A couple of days before sitting down to write this, we posted a bouquet by Essex florist Nicki Hedin – aka Flowers From My Garden - on our Instagram page. The dahlias and zinnias burst from the square frame in lustful shades of red and purple, bobbing above a sea of country-green foliage. Someone in the office, a city-dweller all their life, said it felt like looking at the country garden they’d always dreamed of as a child, distilled into one tight bundle of twine-wrapped stems. Someone else said it’s rich colours and subtle wilderness made them think of a naughty romp on a sun-dazed afternoon, stretched out across some rolling hill with only the odd bumble bee for company…
…Which was weird because no sooner had those words left the mouth of this particularly deviant member of the Floom team, a comment popped up under the Instagram post from one of Nicki’s bee-keeping countryside neighbours, saying that her wards always buzz on over to the cutting gardens where Nicki grew these very blooms.
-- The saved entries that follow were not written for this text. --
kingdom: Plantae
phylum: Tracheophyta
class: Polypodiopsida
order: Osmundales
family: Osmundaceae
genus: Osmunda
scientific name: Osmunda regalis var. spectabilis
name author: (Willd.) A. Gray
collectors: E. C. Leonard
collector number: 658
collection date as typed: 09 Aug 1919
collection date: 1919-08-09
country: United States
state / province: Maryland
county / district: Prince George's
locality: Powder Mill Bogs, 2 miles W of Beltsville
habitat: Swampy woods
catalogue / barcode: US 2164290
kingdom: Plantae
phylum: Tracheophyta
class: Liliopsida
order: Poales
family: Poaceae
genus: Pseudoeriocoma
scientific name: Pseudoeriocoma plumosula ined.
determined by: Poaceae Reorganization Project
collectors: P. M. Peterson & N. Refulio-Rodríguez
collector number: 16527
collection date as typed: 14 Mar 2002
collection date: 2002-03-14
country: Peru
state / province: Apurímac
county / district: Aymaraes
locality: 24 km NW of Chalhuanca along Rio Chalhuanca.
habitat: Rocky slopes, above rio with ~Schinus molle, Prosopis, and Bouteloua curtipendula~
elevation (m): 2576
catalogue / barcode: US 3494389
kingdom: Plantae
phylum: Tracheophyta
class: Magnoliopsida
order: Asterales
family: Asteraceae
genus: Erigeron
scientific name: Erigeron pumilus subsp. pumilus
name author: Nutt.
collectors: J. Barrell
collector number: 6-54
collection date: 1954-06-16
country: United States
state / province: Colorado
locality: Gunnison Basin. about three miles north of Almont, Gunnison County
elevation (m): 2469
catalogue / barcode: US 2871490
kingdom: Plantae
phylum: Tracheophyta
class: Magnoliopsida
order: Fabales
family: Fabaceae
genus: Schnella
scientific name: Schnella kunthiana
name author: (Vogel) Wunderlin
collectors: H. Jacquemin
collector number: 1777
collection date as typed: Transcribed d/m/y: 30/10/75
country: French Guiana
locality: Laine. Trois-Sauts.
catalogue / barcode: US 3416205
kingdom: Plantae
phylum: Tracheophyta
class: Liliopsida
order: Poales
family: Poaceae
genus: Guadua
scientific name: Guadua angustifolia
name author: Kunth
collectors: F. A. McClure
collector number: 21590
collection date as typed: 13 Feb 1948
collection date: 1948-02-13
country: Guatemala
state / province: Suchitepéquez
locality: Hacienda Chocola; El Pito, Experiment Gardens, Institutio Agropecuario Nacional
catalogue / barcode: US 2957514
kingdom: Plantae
A rather more wholesome image I think we can all agree, but also one that offers an insight into just how special Nicki’s floristry is.
You see, unlike many florists, who make the twilight pilgrimage to a trusted flower market each week in search of the finest, freshest flowers, Nicki – with her bucolic gardens - is all about cutting out the middle man. Except the idea of ‘cutting out a middleman’ is gross business-speak that would never cross the mind of someone who made floristry her life in the most (vague pun warning) organic of ways. That’s probably obvious though. For starters there’s the wonderfully shrug-of-the-shoulders name, and then Nicki immediately states that, “floristry started as a hobby and as a way to pay for my plants. I would pick a few bunches to sell at the gate.”
floristry started as a hobby and as a way to pay for my plants. I would pick a few bunches to sell at the gate.
Nicki quickly fell in love with the whole process – “from seed to finished bouquet” – and the fact that the joy she got from creating them would be transmitted to the person who received them. “I love the colours and the way they can change each other when put together,” she says, elaborating on her feelings. “I love it when you find that one special flower that just makes the whole bouquet zing. I love watching the plants grow from seed to early March into small plants ready for May and then it’s such a thrill to see them burst into colour and provide such abundance. Then at the end of the season they provide me with seeds for the next year and so it goes on…”
It’s easy to lose yourself in Nicki’s dreamy eulogizing, which is of course also the case for her showstopper of a garden. There is an order to the two gardens that Nicki tends to, of course, yet somehow the gloriously ramshackle beauty of nature finds a way (as it always does) to thrust itself to the foreground. As Nicki strides with purpose around the beds that house her floral wards, each stem sways gently in the Essex breeze, scattershot bursts of colour dotting the backdrop of rolling hills like splashes on an Impressionist’s canvas. A gentle brook splish-splashes it’s way between the two gardens, around which Nicki forages for twigs and pine cones in the winter (“for wreaths”).
A gentle brook splish-splashes it’s way between the two gardens, around which Nicki forages for twigs and pine cones...
Surveying the abundance of her kingdom like the most benevolent of custodians, Nicki smiles when we ask her what flower she would be if she were one. “An achillea,” she says. “They can be a rainbow of colours. They are also a long-lasting and reliable flower.”